# Requests:
[1] How would you put this sentence from the blog post on website security into Spanish: "When it comes to spam, we typically think about emails and our junk folder, but spam can impact your website as well."
[2] Can you carry the blog post on website security forward from its last sentence, adding the next part in the same voice?

# Text to read:
Welcome to 504 Media Mondays, your weekly blog covering all things business and technology. Today, we talk about a topic that’s not covered a whole lot in mainstream conversations. I mean we just assume it happens right? If you haven’t figured it out yet, we are talking about website security.

Assuming security just happens isn’t that far off of an expectation considering the fact that no business owner wants their site compromised, their company in the news, their customer data compromised, their site that 100% drives their business to be unavailable or to be lost altogether. So how much is site security worth to you and how diligent should you be in seeking to safeguard your digital assets?

Let’s start with a basic overview of site security and what all it covers. This is by far not an exhaustive list, but some of the more common methods for safeguarding your site.

Anti-Spam

When it comes to spam, we typically think about emails and our junk folder, but spam can impact your website as well. The most common ways you see spam on your websites are within any pages that allow user interaction, such as contact forms and blog posting that have comments enabled. There are tools that your hosting provider may provide or your web designer can usually provide those services for you.

# Data entries:
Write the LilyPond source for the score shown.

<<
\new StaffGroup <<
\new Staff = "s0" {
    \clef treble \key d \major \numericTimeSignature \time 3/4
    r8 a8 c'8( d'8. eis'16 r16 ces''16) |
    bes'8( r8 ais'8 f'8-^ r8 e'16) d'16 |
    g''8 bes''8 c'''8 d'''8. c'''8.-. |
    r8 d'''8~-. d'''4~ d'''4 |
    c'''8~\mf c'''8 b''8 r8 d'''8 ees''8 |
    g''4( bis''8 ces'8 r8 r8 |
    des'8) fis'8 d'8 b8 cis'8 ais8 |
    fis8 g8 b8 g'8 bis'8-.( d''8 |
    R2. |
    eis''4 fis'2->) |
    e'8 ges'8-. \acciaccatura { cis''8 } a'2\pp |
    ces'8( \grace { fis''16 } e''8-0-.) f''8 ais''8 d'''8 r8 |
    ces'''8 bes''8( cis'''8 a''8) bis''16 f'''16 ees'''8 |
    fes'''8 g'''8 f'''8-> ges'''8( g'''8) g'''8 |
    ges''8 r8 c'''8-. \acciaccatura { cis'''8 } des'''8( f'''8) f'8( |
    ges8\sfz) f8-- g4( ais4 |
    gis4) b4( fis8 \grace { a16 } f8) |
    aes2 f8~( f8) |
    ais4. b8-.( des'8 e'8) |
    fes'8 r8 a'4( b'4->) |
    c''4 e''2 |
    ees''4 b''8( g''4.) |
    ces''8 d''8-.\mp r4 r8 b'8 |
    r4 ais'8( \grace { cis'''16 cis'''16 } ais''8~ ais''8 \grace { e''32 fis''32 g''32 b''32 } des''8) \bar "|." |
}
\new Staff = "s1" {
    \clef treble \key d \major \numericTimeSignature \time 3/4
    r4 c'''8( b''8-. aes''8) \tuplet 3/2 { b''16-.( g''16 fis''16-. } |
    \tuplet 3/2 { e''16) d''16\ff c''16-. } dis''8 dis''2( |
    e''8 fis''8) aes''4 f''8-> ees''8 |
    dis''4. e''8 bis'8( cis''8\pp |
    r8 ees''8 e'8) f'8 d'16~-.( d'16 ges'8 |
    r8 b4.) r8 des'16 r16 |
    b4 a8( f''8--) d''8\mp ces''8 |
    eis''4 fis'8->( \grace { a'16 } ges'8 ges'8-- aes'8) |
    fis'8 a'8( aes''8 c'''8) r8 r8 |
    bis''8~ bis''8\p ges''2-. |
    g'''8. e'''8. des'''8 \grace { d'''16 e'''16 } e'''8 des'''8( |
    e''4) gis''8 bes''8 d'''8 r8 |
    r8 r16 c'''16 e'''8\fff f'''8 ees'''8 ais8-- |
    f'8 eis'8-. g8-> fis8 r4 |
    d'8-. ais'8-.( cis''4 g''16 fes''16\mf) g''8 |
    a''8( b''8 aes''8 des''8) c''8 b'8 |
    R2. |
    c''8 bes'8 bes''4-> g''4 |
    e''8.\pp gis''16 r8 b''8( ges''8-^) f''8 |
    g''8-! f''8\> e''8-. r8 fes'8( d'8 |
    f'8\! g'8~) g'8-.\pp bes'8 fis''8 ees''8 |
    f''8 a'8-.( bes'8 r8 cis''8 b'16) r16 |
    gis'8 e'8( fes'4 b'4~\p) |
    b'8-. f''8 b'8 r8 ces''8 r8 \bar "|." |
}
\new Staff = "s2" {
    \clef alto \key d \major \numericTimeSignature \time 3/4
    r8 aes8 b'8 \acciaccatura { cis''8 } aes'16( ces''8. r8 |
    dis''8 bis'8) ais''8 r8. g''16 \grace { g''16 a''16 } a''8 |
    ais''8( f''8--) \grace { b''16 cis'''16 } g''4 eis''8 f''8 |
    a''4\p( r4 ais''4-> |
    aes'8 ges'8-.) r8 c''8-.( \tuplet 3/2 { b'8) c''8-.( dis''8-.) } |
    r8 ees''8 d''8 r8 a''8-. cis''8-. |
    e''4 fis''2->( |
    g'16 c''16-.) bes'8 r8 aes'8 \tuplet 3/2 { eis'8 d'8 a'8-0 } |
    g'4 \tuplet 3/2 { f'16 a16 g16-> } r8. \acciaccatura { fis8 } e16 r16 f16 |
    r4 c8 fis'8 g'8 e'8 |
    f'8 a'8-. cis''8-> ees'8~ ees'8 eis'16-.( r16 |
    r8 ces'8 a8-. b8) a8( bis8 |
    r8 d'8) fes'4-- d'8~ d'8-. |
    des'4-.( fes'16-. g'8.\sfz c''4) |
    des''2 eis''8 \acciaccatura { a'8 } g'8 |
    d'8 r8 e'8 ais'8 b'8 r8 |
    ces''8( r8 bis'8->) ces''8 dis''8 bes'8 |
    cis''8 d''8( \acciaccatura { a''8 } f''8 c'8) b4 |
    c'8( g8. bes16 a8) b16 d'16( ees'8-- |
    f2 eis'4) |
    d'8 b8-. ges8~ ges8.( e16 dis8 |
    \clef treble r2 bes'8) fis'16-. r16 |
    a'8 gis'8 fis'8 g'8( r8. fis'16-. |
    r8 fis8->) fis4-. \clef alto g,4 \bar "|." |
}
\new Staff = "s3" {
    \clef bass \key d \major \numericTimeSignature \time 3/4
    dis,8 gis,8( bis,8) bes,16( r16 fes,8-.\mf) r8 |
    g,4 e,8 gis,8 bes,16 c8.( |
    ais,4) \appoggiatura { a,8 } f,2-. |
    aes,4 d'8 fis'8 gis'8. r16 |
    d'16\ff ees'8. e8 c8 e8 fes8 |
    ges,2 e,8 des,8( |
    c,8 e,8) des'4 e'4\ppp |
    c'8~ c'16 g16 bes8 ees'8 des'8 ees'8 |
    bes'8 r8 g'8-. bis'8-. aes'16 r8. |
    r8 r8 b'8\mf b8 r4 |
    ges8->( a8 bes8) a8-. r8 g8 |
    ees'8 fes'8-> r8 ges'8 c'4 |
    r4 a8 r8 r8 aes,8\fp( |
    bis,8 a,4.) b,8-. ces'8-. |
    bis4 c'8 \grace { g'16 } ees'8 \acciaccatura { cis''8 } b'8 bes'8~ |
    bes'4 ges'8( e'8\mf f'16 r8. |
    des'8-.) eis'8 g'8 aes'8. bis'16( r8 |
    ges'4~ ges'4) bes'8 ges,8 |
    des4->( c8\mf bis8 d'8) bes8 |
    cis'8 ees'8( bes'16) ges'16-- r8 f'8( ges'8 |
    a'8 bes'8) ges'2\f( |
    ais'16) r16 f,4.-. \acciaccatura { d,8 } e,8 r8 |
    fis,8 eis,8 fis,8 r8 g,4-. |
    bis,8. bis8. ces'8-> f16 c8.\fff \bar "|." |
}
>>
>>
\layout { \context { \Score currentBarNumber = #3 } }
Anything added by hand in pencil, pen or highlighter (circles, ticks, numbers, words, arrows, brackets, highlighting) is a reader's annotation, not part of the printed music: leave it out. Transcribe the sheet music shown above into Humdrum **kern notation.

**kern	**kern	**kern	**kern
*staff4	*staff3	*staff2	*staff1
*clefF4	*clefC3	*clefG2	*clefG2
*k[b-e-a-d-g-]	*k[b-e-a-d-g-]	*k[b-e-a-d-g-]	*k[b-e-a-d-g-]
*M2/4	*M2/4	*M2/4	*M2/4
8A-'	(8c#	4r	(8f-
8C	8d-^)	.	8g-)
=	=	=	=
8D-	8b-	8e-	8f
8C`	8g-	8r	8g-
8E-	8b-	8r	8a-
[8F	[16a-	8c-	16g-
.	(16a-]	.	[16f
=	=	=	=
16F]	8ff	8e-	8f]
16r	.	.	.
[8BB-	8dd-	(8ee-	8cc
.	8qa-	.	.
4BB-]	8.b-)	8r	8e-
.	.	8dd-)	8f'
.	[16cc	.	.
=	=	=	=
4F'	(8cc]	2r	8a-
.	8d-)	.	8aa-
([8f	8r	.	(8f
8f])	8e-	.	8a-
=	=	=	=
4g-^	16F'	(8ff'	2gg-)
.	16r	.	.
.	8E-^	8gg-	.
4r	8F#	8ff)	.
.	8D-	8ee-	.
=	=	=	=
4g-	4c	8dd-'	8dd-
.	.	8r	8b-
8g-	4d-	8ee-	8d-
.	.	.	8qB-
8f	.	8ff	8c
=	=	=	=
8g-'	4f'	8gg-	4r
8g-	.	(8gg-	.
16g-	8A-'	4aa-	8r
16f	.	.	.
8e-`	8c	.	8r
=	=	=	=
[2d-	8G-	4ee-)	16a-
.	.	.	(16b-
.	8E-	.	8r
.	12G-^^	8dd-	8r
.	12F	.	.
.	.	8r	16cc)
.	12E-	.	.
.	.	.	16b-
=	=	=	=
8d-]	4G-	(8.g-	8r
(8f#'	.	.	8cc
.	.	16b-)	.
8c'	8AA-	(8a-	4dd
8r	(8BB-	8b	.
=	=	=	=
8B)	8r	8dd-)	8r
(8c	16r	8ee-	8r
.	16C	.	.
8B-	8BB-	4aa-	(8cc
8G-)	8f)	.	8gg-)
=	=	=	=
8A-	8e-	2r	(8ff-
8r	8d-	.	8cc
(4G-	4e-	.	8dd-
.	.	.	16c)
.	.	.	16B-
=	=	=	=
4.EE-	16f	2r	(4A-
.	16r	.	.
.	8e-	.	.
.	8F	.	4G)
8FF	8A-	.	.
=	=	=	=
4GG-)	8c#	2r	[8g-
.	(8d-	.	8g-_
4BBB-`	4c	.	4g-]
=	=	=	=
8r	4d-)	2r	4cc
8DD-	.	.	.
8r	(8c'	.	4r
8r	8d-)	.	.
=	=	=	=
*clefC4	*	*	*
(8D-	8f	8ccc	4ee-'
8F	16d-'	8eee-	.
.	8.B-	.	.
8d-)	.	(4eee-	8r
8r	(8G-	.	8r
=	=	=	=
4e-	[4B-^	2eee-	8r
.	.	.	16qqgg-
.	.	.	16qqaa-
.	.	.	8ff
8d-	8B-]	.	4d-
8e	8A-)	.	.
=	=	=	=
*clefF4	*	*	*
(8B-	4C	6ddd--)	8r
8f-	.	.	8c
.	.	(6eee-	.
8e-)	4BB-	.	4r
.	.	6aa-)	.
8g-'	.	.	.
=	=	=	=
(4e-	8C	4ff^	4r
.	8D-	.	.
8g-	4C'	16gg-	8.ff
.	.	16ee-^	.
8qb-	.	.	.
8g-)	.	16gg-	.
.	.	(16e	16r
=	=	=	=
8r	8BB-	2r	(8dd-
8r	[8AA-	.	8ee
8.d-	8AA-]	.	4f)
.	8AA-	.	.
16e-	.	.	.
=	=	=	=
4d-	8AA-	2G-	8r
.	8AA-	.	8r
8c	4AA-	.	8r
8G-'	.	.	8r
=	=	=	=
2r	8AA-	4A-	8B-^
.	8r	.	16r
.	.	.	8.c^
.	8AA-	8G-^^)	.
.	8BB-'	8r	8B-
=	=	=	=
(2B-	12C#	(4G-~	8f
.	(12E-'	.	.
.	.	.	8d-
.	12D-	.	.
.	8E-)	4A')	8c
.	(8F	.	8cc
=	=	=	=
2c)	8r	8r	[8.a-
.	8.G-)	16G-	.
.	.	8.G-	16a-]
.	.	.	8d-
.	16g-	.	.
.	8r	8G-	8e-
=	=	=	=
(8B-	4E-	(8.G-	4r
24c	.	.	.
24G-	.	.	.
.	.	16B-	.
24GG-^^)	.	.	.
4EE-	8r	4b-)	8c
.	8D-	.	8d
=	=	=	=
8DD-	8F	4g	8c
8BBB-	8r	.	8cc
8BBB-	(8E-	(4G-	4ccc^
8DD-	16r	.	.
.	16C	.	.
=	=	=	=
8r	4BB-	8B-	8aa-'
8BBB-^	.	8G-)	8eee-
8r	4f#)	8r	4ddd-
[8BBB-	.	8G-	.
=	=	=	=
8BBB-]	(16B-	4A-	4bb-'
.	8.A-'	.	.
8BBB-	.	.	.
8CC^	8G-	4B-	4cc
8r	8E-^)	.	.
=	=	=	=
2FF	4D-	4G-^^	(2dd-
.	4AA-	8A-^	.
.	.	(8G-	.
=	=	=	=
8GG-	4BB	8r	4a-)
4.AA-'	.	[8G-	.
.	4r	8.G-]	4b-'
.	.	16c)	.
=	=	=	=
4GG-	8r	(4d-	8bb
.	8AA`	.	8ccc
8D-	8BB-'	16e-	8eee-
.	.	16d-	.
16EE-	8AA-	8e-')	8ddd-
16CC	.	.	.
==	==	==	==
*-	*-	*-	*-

# Answers to each task:
[1] Cuando se trata de spam, normalmente pensamos en los correos electrónicos y en nuestra carpeta de correo no deseado, pero el spam también puede afectar a tu sitio web.

[2]
Software/Code Updates

No matter which platform your site is developed on, there are periodic updates of software and code that the developer releases to keep their product up to date and offer new functionality. Usually intertwined into that is plugins that are used to extend functionality that isn’t available natively on that platform. The developer of those plugins also release periodic software updates. As you can probably figure out, there are several moving parts here and someone has to manage all of those updates to ensure they happen and that they don’t break your site in the process. Testing is a must as you update these pieces of software to maintain the up-time and reliability of your website. Which brings us to…

Backups/Disaster Recovery

Best practices suggest that as you are working to update each piece of software within your site that you take a backup before hand so that in the event something goes wrong, you can roll back to the previous state and get your site back up and running. This practice should be performed to ensure you have a copy of your site somewhere other than with your hosting provider. The backup then serves two purposes. You have a restoration point should you need to roll back to that version of your site. The bigger piece here is disaster recovery. It may not happen often, but in the event your hosting provider goes completely down, loses all of their infrastructure or your hosting expires, as an example, it is advisable to have a copy of your site in a remote location. you could theoretically then stand your site up with a different hosting provider and be back up and running within a few hours.

Summary

In summary, no matter if your site is purely informational only or your site 100% drives your business and you depend on it as your revenue source, security should be taken seriously. Visit us at www.504mediasolutions.com/services to learn more about our site security service as well as all of our web/graphic development offerings. Let us know in the comments what you thought about this week’s topic and as always let us know how we can be of service!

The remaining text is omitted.